Personal information
- Born: June 19, 1923 Chicago, Illinois, U.S.
- Died: February 27, 2013 (aged 89) Santa Ana, California, U.S.

Career information
- College: UCLA Bruins (1942–46)

= Mike Marienthal =

Michael Marienthal (June 19, 1923 – February 27, 2013) was a UCLA sports icon, football player and men’s basketball official scorer for 50 years.
Born in Chicago, his family moved to California, where he graduated from Los Angeles High School in the winter of 1942. Marienthal served the UCLA and Los Angeles communities throughout his life. As a UCLA football player, he was a member of the 1942 team that advanced to the Rose Bowl for the first time in the school’s history.

==Early life==

After graduating from UCLA Naval ROTC, he joined the Marines and in May 1945 in the battle of Okinawa, Marienthal lost his left leg above the knee and severely injured his right leg in a mortar attack.
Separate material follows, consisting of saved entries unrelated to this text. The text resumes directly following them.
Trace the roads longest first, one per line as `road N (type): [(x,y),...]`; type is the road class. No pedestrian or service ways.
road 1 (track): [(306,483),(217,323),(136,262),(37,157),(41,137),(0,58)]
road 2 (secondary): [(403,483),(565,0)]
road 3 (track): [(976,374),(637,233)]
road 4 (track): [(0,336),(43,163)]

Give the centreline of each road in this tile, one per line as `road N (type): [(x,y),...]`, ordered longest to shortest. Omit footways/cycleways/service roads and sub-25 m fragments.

He was awarded the U.S. Navy Letter of Commendation and the Purple Heart. He returned to UCLA in 1946 to complete his undergraduate degree. He also earned a Master's in 1951 and served on the UCLA football staff from 1946-48. On December 6, 1946, at the age of 23, he served as the official scorer at his first UCLA men's basketball game. He held the position with distinction for 50 years, retiring at the end of the 1995-96 season. He traveled to countless arenas around the country, served under eight head coaches and witnessed all 11 of UCLA's NCAA basketball championships. Marienthal served as a Personnel Scout and Evaluator for the Los Angeles Rams 1951-1973.

==Teaching career==

Marienthal was a teacher, coach and secondary school administrator in the Los Angeles Unified School District for 35 years. He began his career at Jefferson High School (Los Angeles) in 1948, where he served as a teacher and head football coach until 1953. At Jefferson, he led his team to City Championships and lost only two games as head coach. For his final 18 years in LA Unified, he was a principal at Nimitz, Webster and Audubon junior high schools, retiring in 1983.

==Awards==

Marienthal was inducted into the UCLA Athletics Hall of Fame in 1990 and in 1988, he was honored with a University Service Award by the UCLA Alumni Association.